▶ [Esercizio proposto A] Nell'omelia, chi aveva chiamato i cristiani «cirenei della gioia»?
▶ [Esercizio proposto B] Restituisci dell'omelia tutto ciò che va da «I domenica di» giù fino a «CUORE DEGLI UOMINI.».
▶ [Esercizio proposto C] Traduci in inglese questa frase dell'omelia: «Nel deserto Gesù è tentato dal demonio: lo Spirito, dunque, lo espone alla tentazione.»

▶ [Estratto del documento]
I domenica di Quaresima

Omelia nel conferimento del Lettorato al Seminarista Paolo Santi

Pennabilli (RN), Cattedrale, 9 marzo 2025

Dt 26,4-10
Sal 90
Rm 10,8-13
Lc 4,1-13

Perché la Parola, Cristo, la vita eterna, la promessa della gioia infinita,
GERMOGLINO E FRUTTIFICHINO NEL CUORE DEGLI UOMINI.

In questa Prima domenica di Quaresima, il Signore ci conduce con Gesù, sospinti dal soffio dello Spirito Santo, nel deserto, nella condizione di aridità, nel luogo dove la polvere, la sabbia, non dà promesse di vita. Nel deserto Gesù è tentato dal demonio: lo Spirito, dunque, lo espone alla tentazione. Il diavolo, il divisore, colui che divide, ci frantuma, ci fa a pezzi, ci rompe in continuazione, ci riduce a polvere. Sì, a polvere, quella polvere che è il simbolo che abbiamo utilizzato all’inizio di questa Quaresima nella celebrazione delle Ceneri: «Ricordati che polvere sei e polvere ritornerai»; altresì abbiamo utilizzato la formula: «Convertiti e credi al Vangelo». Polvere e Vangelo, morte e vita. È dalla morte che il Signore ci risolleva, ci rialza, tendendoci la mano ci fa risorgere.

C’è un’ansia di rinnovamento che la nostra vita, la nostra storia, le cronache quotidiane che sono sotto i nostri occhi, gli eventi di tutti i giorni invocano, ma soprattutto interpellano, noi cristiani, noi battezzati, testimoni della speranza, attenditori della vita eterna, “cirenei della gioia”, diceva don Tonino Bello. Questa cronaca quotidiana dice a noi cristiani che è necessario, oggi più che mai, un cambiamento di rotta, quella che all’inizio della Quaresima abbiamo invocato e pregato come conversione. Che cos’è la conversione? Una svolta dalle abituali traiettorie, che ci portano verso la morte e mettono sul nostro volto aloni di tristezza e di dolore, per ri-orientarci verso Dio. Come si fa a ri-orientarsi verso Dio? Ce lo dice il Signore: «Camminando davanti a Lui», avendo lui di fronte a noi, il che non significa “mettersi al posto suo”, perché Gesù rimprovera Pietro affinché torni dietro a Lui. Quando adottiamo la mentalità del mondo e ci mettiamo al posto di Dio, pensiamo di essere autosufficienti; invece no, dobbiamo camminare “davanti a Dio” perché è il nostro fine e, mentre camminiamo verso Lui, Lui viene incontro a noi, ma dietro a Gesù, perché discepoli di una Parola che ascoltiamo, una Parola di Vita, che ci invita a camminare nel solco delle promesse, che Lui ci ha fatto, di gioia e di vita piena. Ebbene, in questo momento, così come pregheremo sulle offerte per il Sacrificio eucaristico, abbiamo bisogno di RINNOVARCI, di cambiare, di svoltare. Che cosa diremo al Signore mentre presentiamo il pane e il vino?

▶ [Materiale fornito]
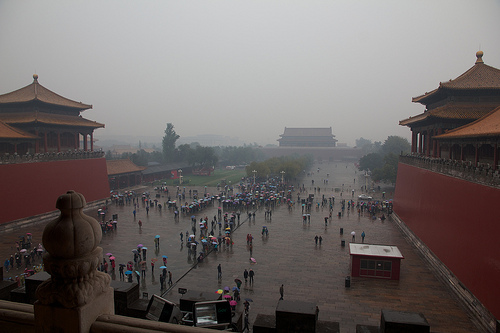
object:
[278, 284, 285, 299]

▶ [Soluzione A] Don Tonino Bello.

▶ [Soluzione B]
I domenica di Quaresima

Omelia nel conferimento del Lettorato al Seminarista Paolo Santi

Pennabilli (RN), Cattedrale, 9 marzo 2025

Dt 26,4-10
Sal 90
Rm 10,8-13
Lc 4,1-13

Perché la Parola, Cristo, la vita eterna, la promessa della gioia infinita,
GERMOGLINO E FRUTTIFICHINO NEL CUORE DEGLI UOMINI.

▶ [Soluzione C] In the desert Jesus is tempted by the devil: the Spirit, therefore, exposes him to temptation.